Naar mijn aanvoelen is wat volgt een zo intens poëtisch gegeven, dat het een gedicht wordt. Een bejaarde weduwnaar heeft beslist de dood in te stappen, de aanwezigen bevinden zich onwennig op een afstand, achteraan in de zaal. Vooraan in de ruimte neemt de man wenend afscheid van zijn enige laatste vriend, zijn paard, dat op het podium van de toneelzaal niet begrijpend naar zijn meester staart.
Je zit daar
Op een stoel, vooraan in de grote zaal, op de eerste rij helemaal alleen, met je handen bevend in je schoot en in je grijze pak, je vaalwit hemd en je paarse das, je haar grijs waar er nog over is; licht gebogen want nu vervul je je laatste wens op deze wereld hier.

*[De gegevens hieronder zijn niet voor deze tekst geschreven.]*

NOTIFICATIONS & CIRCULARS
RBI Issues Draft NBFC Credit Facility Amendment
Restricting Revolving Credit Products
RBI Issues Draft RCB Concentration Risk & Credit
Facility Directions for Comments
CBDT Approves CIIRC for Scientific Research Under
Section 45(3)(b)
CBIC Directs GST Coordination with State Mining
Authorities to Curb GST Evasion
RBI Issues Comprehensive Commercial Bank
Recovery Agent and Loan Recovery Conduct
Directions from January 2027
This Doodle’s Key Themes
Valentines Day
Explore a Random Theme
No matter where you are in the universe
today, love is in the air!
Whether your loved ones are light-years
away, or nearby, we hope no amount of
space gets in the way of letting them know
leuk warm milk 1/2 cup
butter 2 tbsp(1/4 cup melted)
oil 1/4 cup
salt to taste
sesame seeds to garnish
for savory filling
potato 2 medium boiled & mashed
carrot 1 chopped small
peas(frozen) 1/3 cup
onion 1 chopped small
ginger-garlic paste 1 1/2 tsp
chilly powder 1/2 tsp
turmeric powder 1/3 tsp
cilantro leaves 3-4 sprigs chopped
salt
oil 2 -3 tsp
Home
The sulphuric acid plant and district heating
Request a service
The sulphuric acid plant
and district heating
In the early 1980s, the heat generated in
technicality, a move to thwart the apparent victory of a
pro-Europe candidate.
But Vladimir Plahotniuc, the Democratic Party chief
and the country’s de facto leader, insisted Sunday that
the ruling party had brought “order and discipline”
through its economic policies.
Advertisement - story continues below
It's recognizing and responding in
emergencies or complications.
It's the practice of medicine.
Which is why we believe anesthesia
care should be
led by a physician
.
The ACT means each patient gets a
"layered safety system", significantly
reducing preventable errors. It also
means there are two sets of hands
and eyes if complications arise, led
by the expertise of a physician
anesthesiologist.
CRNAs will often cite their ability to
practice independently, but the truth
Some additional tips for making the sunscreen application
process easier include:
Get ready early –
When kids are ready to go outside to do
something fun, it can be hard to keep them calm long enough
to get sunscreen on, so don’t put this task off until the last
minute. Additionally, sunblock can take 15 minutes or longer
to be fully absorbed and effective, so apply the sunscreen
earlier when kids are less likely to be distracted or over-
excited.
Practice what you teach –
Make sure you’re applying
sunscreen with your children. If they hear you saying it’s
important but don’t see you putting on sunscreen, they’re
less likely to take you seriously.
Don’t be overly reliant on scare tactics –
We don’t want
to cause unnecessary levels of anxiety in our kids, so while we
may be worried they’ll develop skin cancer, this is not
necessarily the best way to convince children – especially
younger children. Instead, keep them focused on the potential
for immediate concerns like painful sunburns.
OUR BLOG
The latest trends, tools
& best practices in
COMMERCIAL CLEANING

Niemand zit nog naast je, niemand in je buurt nog sinds je vrouw je plots verlaten heeft en op je wacht en wij onwennig staan, tot je afscheid genomen hebt van je goede trouwe vriend die je zo dierbaar is geweest op elke rit die je samen maakte op deze wereld hier.
Wij achteraan bijeen in de lege zaal en jij vooraan, een tergend pijnlijk tafereel, en je vriend onwennig luisterend naar de laatste woorden van je zachte stem gebroken door vergeefs verdriet en toch vastbesloten er uit te stappen zonder uitweg op deze wereld hier.
Dan schudt je vriend zijn hoofd, zijn manen waaien, zijn benen trappelen op de klamme stenen vloer, en als je paard niet begrijpend naar je hinnikt dan
Dan verdwijnt het dier weer van het toneel vooraan.
Uit het raamloos gat klinkt de roep van deze wereld hier.